─── DATA PROVIDED ───

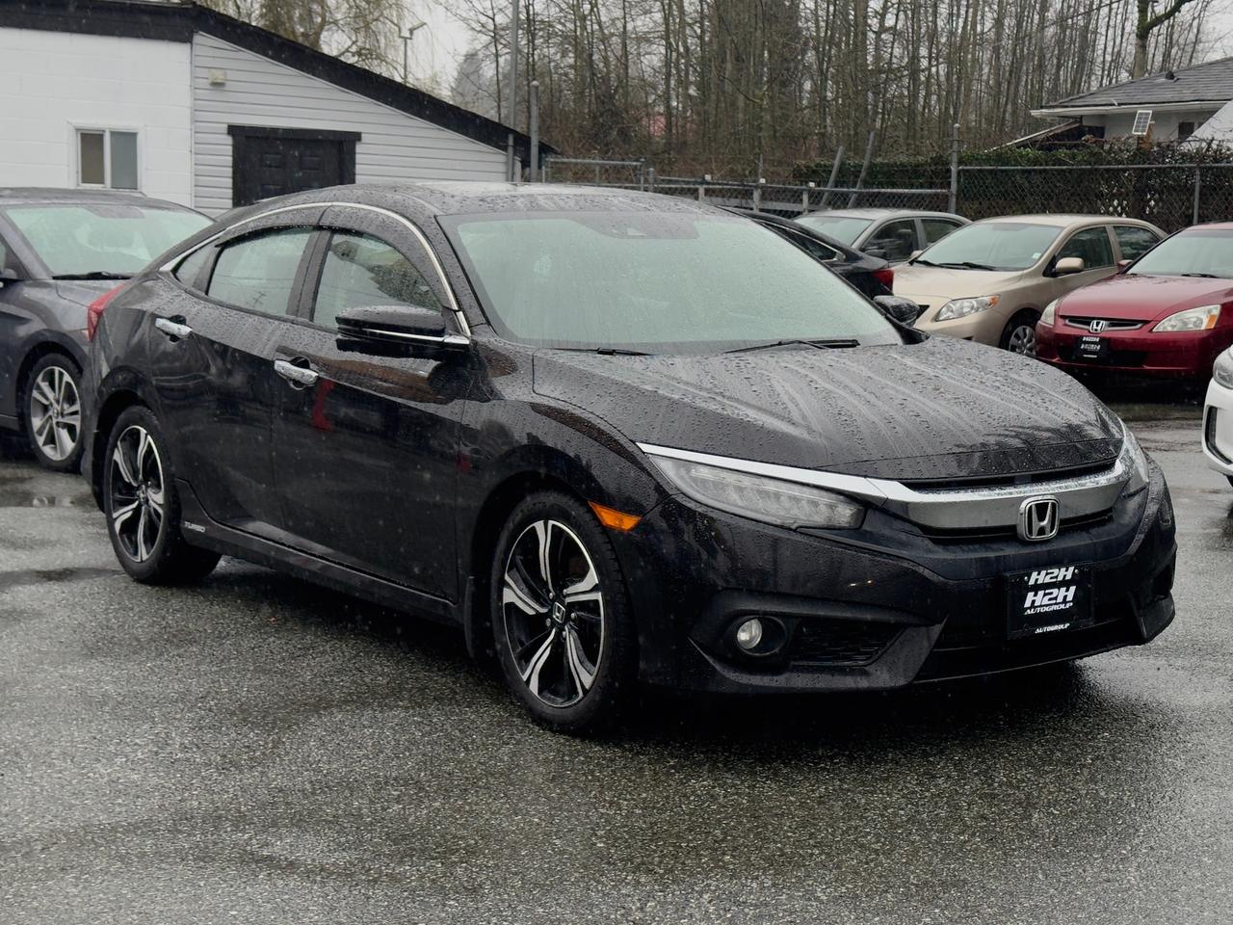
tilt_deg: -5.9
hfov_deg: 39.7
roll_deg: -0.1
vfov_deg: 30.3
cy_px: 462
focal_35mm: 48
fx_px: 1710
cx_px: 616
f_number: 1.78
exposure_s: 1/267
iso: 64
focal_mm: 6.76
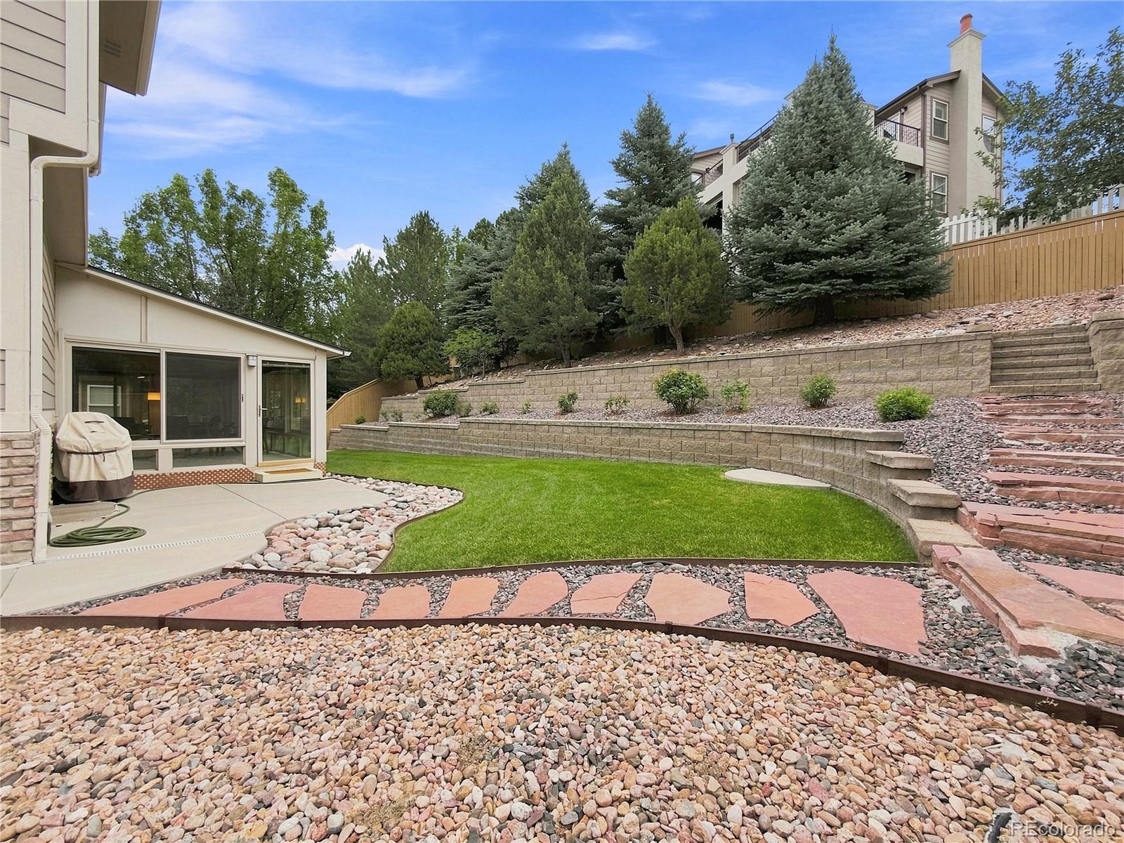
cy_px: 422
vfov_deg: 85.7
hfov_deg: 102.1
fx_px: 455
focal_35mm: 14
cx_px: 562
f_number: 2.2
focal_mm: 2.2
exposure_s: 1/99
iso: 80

───
─── DATA PROVIDED ───

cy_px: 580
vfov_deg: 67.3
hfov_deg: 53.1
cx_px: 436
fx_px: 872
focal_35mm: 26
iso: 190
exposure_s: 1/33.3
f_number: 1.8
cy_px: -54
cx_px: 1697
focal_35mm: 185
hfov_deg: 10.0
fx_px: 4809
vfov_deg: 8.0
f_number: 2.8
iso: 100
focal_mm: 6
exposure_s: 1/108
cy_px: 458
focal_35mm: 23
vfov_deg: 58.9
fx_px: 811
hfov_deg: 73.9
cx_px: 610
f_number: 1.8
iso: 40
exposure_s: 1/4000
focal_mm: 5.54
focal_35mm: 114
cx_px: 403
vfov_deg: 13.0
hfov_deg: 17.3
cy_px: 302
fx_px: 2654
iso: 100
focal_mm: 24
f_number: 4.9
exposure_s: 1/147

───
─── DATA PROVIDED ───

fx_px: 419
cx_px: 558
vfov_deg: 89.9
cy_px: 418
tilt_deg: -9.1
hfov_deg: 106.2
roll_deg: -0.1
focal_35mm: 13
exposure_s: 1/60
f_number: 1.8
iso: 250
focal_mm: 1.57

───

PROBLEM DETAILS: Your reply is to repeat, unchanged, the lines above running from the one with "hfov_deg: 10.0" up to and including the one with "exposure_s: 1/147".

WORKED SOLUTION:
hfov_deg: 10.0
fx_px: 4809
vfov_deg: 8.0
f_number: 2.8
iso: 100
focal_mm: 6
exposure_s: 1/108
cy_px: 458
focal_35mm: 23
vfov_deg: 58.9
fx_px: 811
hfov_deg: 73.9
cx_px: 610
f_number: 1.8
iso: 40
exposure_s: 1/4000
focal_mm: 5.54
focal_35mm: 114
cx_px: 403
vfov_deg: 13.0
hfov_deg: 17.3
cy_px: 302
fx_px: 2654
iso: 100
focal_mm: 24
f_number: 4.9
exposure_s: 1/147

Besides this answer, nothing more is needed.